At present Li-ion batteries are the premier rechargeable energy storage technology and they offer a promising future as a power source for high energy density battery applications. Unfortunately, their high performance still falls short of energy density goals in many military ground battery and soldier portable applications. Although a number of factors within the battery cell contribute to this performance parameter, the most crucial one relates to how much energy can be stored in the positive and negative electrode materials of the lithium ion battery. Very little focus had been shown in the research of the electrochemistry of transition metal fluorides until Rutgers, The State University of New Jersey began its investigation. The reason for this apparent lack of interest in these compounds was that their intrinsic properties appeared to make them less desirable as possible electrode materials for lithium batteries. Metal fluorides are notorious for their poor electronic conductivity due to the large bandgap induced by the highly ionic character of the metal-halogen bond. This point had kept them away from the radar screen in the search for improved electrode materials for rechargeable lithium batteries. Iron-based compounds are of interest for batteries because of their low cost and low toxicity.
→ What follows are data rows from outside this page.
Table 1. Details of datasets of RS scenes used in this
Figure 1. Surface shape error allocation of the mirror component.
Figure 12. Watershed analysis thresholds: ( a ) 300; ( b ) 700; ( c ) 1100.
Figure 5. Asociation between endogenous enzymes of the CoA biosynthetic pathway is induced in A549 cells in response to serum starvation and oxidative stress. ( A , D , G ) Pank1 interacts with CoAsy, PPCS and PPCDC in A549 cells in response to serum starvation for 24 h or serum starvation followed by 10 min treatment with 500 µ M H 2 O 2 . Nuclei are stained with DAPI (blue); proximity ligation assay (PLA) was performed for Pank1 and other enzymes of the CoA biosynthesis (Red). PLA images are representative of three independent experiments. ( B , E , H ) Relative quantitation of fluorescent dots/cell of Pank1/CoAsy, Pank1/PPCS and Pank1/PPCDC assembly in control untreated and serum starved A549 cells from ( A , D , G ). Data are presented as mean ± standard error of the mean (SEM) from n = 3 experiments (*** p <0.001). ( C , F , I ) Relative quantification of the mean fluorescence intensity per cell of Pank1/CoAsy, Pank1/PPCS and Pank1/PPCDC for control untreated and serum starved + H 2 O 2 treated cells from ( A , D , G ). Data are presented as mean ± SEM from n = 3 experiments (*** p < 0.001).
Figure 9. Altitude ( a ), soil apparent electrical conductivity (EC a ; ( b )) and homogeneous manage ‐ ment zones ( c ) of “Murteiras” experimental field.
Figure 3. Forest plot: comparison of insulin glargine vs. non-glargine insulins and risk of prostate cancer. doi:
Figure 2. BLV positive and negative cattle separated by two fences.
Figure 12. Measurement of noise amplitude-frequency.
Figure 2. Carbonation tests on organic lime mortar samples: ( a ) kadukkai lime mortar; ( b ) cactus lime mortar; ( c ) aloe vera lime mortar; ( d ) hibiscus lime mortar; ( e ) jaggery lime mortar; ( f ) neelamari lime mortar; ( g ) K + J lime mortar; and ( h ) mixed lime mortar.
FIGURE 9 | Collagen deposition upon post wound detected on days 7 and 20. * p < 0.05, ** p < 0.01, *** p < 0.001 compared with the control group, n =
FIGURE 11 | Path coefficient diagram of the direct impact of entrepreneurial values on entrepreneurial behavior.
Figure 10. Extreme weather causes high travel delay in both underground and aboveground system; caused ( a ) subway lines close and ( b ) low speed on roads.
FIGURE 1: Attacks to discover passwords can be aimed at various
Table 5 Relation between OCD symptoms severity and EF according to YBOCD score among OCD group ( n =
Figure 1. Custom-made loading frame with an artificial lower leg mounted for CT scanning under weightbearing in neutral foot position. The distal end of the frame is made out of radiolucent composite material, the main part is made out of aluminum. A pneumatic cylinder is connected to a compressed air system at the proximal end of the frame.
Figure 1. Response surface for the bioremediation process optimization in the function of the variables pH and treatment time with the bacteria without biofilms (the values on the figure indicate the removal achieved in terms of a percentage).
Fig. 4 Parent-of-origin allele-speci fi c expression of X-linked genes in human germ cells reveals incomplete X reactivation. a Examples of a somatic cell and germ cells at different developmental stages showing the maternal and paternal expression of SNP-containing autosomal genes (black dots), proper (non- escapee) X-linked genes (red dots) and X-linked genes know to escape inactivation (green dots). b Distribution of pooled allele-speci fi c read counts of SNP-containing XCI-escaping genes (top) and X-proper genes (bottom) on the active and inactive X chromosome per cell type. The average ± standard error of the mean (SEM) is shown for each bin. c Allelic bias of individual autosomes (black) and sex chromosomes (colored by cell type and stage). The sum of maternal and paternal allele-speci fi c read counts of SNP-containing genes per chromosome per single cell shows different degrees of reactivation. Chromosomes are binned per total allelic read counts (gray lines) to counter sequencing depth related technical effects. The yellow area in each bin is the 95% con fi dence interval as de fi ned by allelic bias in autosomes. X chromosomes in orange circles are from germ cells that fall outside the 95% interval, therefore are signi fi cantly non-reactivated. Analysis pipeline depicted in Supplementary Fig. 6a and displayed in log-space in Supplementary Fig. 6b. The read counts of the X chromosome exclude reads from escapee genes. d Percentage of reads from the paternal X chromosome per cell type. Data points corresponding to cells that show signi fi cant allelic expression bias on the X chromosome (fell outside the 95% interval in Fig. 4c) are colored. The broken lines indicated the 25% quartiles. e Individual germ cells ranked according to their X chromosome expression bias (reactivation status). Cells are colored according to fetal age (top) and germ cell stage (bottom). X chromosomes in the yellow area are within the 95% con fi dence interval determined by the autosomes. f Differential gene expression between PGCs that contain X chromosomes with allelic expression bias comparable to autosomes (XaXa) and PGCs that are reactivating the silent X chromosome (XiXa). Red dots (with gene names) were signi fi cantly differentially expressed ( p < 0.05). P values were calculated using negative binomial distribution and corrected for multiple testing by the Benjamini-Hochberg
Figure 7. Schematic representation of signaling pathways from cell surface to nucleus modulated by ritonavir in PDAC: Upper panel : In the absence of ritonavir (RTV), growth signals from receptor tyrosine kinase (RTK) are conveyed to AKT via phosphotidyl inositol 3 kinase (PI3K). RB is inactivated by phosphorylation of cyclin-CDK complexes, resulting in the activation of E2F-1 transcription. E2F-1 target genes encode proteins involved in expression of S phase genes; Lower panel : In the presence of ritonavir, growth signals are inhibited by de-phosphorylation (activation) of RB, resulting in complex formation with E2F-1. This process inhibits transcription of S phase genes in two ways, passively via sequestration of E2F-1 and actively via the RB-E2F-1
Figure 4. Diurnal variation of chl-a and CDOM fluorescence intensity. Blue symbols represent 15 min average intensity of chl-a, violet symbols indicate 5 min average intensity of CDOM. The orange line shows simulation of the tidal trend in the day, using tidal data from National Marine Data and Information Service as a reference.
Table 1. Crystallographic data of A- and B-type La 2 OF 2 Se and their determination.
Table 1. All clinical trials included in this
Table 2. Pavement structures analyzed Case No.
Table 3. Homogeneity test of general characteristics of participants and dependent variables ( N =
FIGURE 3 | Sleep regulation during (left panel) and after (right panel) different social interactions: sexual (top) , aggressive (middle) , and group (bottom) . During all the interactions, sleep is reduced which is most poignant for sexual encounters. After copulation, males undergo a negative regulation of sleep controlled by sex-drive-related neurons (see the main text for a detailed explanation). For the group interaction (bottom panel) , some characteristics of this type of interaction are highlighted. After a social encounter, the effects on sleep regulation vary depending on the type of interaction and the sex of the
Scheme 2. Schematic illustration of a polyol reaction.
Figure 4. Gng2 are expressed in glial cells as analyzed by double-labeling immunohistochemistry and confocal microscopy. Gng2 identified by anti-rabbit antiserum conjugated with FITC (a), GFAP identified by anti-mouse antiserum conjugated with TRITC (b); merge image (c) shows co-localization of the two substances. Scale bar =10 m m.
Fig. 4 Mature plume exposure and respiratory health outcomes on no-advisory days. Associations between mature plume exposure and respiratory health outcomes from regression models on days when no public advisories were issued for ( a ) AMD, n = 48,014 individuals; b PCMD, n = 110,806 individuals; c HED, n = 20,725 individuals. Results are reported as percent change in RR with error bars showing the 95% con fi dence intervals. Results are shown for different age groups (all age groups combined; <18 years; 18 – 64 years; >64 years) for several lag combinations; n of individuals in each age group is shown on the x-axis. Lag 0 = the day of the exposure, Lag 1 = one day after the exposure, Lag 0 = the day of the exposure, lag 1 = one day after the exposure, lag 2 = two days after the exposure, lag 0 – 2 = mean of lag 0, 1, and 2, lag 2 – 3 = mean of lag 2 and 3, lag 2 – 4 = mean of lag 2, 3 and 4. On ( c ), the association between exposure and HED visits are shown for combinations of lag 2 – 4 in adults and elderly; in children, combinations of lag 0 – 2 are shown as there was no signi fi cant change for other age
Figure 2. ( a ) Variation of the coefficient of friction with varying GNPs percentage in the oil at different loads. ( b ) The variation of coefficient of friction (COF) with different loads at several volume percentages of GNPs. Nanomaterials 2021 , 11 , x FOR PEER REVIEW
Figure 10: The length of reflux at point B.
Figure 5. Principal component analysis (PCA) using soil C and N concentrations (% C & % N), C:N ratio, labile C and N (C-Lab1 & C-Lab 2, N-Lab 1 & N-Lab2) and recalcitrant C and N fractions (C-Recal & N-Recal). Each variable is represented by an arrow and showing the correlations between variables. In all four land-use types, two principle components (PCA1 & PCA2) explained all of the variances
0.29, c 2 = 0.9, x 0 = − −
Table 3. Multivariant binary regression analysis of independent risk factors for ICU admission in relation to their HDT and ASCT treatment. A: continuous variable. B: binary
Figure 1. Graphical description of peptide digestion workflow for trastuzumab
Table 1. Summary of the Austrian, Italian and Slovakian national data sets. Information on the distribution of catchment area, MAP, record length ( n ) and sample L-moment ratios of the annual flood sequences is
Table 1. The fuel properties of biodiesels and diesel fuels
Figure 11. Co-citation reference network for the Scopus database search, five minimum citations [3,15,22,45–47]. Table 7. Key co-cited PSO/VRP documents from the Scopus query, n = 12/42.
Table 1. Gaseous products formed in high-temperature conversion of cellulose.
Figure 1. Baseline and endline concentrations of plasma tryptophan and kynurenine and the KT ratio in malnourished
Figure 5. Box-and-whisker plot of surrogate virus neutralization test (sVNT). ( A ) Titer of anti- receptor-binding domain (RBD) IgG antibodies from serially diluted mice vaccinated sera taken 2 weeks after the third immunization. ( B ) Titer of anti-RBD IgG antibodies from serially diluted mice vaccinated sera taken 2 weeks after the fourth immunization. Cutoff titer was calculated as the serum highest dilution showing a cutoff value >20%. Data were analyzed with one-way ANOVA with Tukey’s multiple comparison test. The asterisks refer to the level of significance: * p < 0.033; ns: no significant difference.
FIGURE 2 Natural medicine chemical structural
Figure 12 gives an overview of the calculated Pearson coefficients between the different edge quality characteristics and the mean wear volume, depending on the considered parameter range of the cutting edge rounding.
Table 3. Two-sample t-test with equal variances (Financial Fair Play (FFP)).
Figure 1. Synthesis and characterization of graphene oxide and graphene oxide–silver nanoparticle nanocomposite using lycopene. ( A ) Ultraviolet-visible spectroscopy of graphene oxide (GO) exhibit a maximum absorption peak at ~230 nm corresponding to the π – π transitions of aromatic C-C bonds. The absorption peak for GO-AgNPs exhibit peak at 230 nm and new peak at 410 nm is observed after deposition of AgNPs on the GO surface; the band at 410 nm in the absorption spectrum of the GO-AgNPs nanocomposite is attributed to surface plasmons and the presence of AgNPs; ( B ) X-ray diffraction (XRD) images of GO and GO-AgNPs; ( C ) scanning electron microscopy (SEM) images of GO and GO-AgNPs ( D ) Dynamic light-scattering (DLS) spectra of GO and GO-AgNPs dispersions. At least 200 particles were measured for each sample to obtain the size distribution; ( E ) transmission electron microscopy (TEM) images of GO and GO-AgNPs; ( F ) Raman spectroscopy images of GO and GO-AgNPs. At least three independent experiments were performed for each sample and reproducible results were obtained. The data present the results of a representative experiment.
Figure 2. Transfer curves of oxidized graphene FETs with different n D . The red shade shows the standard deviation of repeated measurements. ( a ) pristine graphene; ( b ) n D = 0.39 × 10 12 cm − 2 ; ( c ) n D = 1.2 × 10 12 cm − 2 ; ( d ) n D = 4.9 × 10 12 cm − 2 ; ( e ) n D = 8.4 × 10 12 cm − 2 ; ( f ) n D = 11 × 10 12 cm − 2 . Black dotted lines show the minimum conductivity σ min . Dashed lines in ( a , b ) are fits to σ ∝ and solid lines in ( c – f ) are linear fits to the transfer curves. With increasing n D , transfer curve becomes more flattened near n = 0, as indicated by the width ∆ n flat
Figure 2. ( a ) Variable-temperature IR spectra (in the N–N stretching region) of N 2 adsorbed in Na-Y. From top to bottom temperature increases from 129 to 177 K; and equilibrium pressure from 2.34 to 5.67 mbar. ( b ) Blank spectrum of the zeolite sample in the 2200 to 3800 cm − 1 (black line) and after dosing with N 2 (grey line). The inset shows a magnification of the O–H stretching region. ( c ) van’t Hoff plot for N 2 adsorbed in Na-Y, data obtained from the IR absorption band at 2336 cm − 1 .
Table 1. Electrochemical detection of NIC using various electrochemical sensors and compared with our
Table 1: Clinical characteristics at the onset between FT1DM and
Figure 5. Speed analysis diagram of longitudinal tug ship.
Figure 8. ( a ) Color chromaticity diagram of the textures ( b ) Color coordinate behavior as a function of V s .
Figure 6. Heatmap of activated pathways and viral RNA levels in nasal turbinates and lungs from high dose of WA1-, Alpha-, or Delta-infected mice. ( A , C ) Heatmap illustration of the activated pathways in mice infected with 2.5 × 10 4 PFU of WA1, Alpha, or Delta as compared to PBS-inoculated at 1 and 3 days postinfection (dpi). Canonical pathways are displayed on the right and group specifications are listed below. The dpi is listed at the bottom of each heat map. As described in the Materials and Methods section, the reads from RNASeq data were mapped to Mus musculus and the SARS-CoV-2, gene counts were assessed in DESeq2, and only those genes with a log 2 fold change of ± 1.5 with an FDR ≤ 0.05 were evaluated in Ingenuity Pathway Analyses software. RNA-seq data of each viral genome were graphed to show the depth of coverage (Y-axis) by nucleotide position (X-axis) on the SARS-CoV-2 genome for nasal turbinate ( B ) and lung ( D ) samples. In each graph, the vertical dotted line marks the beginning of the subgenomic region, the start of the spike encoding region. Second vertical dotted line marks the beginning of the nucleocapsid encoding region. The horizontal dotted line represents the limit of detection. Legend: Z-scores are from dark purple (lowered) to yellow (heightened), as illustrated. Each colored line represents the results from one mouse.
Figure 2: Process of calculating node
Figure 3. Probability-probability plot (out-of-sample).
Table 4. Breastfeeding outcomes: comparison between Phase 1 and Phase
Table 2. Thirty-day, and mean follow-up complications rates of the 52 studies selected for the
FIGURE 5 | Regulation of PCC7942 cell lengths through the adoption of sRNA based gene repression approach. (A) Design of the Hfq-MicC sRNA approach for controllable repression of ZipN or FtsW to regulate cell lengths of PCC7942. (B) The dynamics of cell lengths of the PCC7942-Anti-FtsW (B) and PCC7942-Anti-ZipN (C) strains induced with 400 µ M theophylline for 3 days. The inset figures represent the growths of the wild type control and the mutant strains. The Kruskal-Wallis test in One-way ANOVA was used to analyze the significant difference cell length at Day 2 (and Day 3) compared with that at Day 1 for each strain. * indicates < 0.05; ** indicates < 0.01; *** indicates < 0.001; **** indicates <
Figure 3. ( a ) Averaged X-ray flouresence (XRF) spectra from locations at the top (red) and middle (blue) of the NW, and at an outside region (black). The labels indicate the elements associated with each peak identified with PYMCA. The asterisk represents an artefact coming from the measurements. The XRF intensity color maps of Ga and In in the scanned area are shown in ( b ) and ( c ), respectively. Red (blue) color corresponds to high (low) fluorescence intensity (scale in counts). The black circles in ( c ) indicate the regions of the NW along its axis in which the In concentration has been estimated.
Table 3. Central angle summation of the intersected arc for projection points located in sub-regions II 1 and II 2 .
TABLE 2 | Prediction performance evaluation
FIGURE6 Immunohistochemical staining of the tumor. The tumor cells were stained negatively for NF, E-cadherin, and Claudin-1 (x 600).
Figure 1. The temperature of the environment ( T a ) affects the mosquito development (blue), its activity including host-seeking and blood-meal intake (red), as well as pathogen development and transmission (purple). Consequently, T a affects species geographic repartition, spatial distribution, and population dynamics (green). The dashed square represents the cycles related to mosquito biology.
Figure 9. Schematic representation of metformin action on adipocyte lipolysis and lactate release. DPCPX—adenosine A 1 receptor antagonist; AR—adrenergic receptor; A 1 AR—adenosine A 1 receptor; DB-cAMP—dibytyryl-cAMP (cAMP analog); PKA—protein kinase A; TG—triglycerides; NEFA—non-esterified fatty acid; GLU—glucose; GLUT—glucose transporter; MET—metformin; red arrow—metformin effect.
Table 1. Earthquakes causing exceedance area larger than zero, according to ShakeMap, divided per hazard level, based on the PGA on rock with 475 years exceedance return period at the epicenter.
Amatucci and coworkers found that metal fluorides such as iron and bismuth fluorides can be fabricated as high capacity reversible cathodes for rechargeable lithium batteries by converting them into nanoscale electrode materials [1]. We have found that metal fluorides such as iron fluoride prepared with nanoscale particles are able to support appreciable electron conductivity and function as reversible electrodes in non-aqueous lithium ion batteries. The iron fluoride, FeF3, in specially formulated nanoscale particles is able to support appreciable electron conductivity by the shortening of bulk path lengths and augmentation of electron tunneling. These nanocomposites can be prepared through a variety of methods which are practical on a large scale. Electro Energy has fabricated laboratory test cells from cathodes prepared from a mixture of the metal fluoride and high surface carbon. The cell incorporates standard lithium ion battery separators and organic liquid electrolytes. The key technology is the nanocomposite cathode prepared by sophisticated methods which enable the composite electrode mixture, formed from slurry using a suitable solvent, and coating the electrode onto a substrate which is then dried and compacted to achieve the desired density for optimum electrochemical performance.
The paper summarizes the test results gathered from laboratory test cells fabricated from the FeF3 cathode material. The cells were tested at various rates and temperatures and life cycle tested to characterize the capability of the cathode material to meet DoD application requirements. The greatest risk anticipated in the development of this technology is extending beyond the laboratory cell level into the large cell and battery level. In this regard, Electro Energy's wafer lithium cell is ideal for prototype cell development, the cells are easy to construct and initial cell development work can be done using single layer anodes and cathodes [2, 3, 4 and 5].